Direct measurements of the Nanofluid nanofilm via AFM – Here, an experimental set up to enable using AFM to directly probe the nanofilm/oil interface was established. A fluorinated oil was deposited onto a smooth mica surface in a liquid cell while surrounded by the Nanofluid. AFM force measurements were performed through the oil phase, towards the mica surface, and revealed the presence of the Nanofluid nanofilm through the presence of the attractive capillary force generated upon contact with the nanofilm/oil interface. The thickness of the nanofilm was found to be larger than expected based on existing reports in literature, which was suspected to be due to the experimental configuration required to perform the AFM force measurements.
Studying the interfacial properties of the Nanofluid and fluorinated oil – Here, the surface tension of the Nanofluid and the fluorinated oil was studied using the pendant drop method, undertaken primarily by an undergraduate project student under the supervision of the project lead. A series of experiments were performed to confirm the reproducibility of experimental technique through using Milli-Q water against silicone oil and the fluorinated oil, obtaining values reported in literature. The surface tension of the Nanofluid against the fluorinated oil was found to be comparable to that of the values obtained using Milli-Q water, indicating the nanoparticles in the Nanofluid were not interface active. The properties of the Nanofluid/fluorinated oil interface were probed in response to the inclusion of a surfactant (SDS) at low concentrations, helping reinforce the understanding of the experimental system used in the prior mentioned AFM force measurements at the Nanofluid nanofilm/oil interface.
The findings of this project were presented at the following durng it's lifetime:
Department of Theoretical Physics at Jožef Stefan Institute, Ljubljana, Slovenia, 2023.09 (Invited seminar)
9th Bubbles & Droplets Conference, Lublin, Poland, 2023.06 (Oral presentation)
Postgraduate Research Associate Seminar, University of Bristol, UK, 2022.10 (Invited talk)
17th Conference of the International Association of Colloid and Interface Scientists, Brisbane, Australia, 2022.06 (Oral presentation)
Peter Tims Symposium, University of Bristol, UK, 2022.05 (Invited poster presentation)

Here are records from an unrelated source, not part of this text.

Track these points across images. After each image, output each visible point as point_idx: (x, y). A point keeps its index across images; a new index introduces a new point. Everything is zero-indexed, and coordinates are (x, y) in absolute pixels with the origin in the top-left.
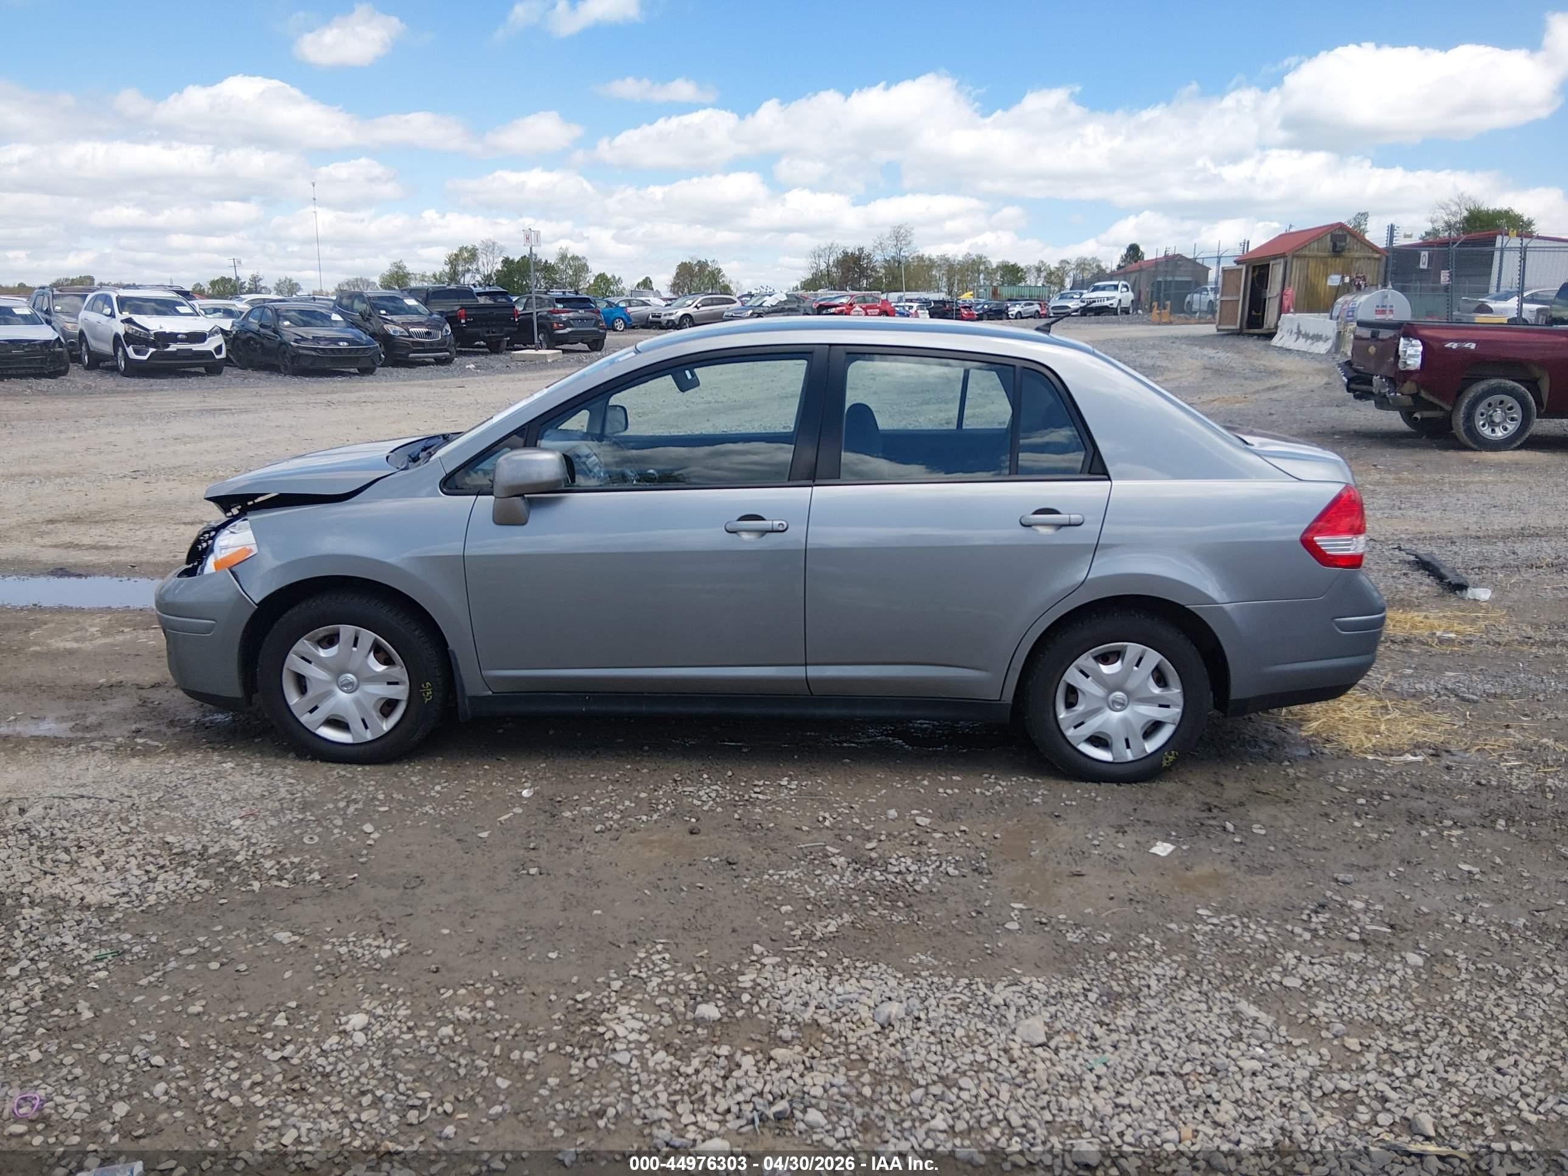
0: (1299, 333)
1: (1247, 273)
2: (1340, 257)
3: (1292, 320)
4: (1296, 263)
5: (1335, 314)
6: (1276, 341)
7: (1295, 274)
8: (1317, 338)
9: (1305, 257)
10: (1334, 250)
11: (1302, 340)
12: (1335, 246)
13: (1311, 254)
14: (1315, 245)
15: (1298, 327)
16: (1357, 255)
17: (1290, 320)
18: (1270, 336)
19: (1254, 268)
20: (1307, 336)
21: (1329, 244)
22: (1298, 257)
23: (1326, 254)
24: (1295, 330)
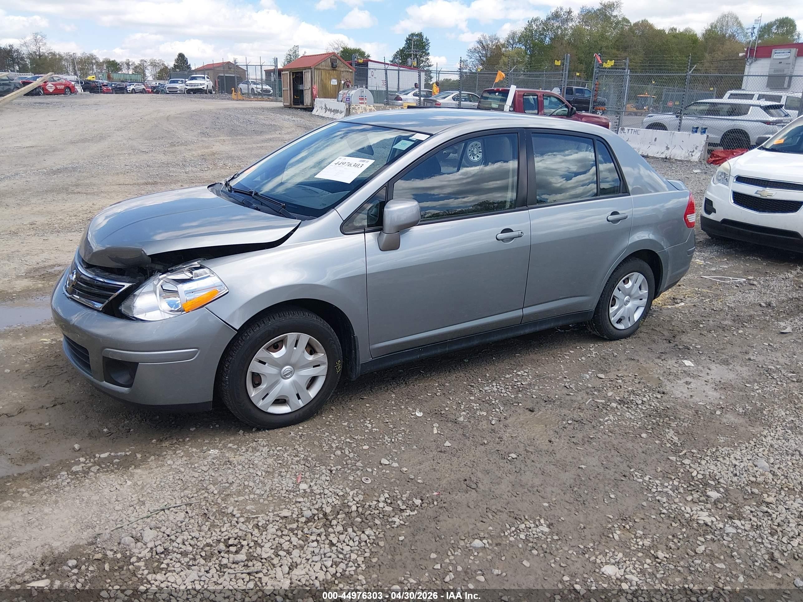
0: (326, 108)
1: (290, 75)
2: (335, 70)
3: (321, 102)
4: (316, 72)
5: (340, 99)
6: (314, 112)
7: (316, 79)
8: (336, 111)
9: (320, 69)
10: (332, 67)
11: (328, 112)
12: (332, 64)
13: (322, 68)
14: (323, 63)
15: (325, 106)
16: (342, 69)
17: (320, 102)
18: (310, 109)
19: (293, 73)
20: (330, 110)
21: (330, 64)
22: (317, 69)
23: (329, 68)
24: (324, 107)
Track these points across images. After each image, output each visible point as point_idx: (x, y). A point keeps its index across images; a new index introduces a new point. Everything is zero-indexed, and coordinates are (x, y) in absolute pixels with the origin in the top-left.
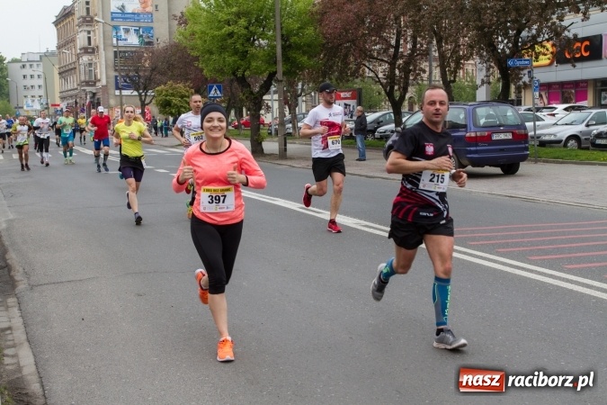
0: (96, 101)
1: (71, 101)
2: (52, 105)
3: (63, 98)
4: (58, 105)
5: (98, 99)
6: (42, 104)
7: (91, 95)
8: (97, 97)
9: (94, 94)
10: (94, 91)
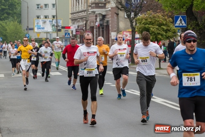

Colloids Talk at the University of Bristol, UK on 2021.11 and 2023.02 (Oral presentation)
A publication is in preparation combining the above, whereby the developed platform for using AFM to directly probe the Nanofluid nanofilm/oil interface will be described, enabling further research into deepening our understanding this system.
This project has developed an experimental system to directly probe a Nanofluid nanofilm confined between oil and a mica surface using AFM for the first time. In doing so, the potential to study nanofilm/oil interfaces via direct force measurements has been unlocked, enabling a deeper understanding of the enhanced spreading properties of Nanofluids and their use in EOC and soil remediation. Through the new insight gained in this domain, new uses for Nanofluids which utilise their unique interfacial properties could be possible, alongside further development in our understanding of how nanofilms of liquids can be tuned, which are necessary for coating technologies spanning multiple industries.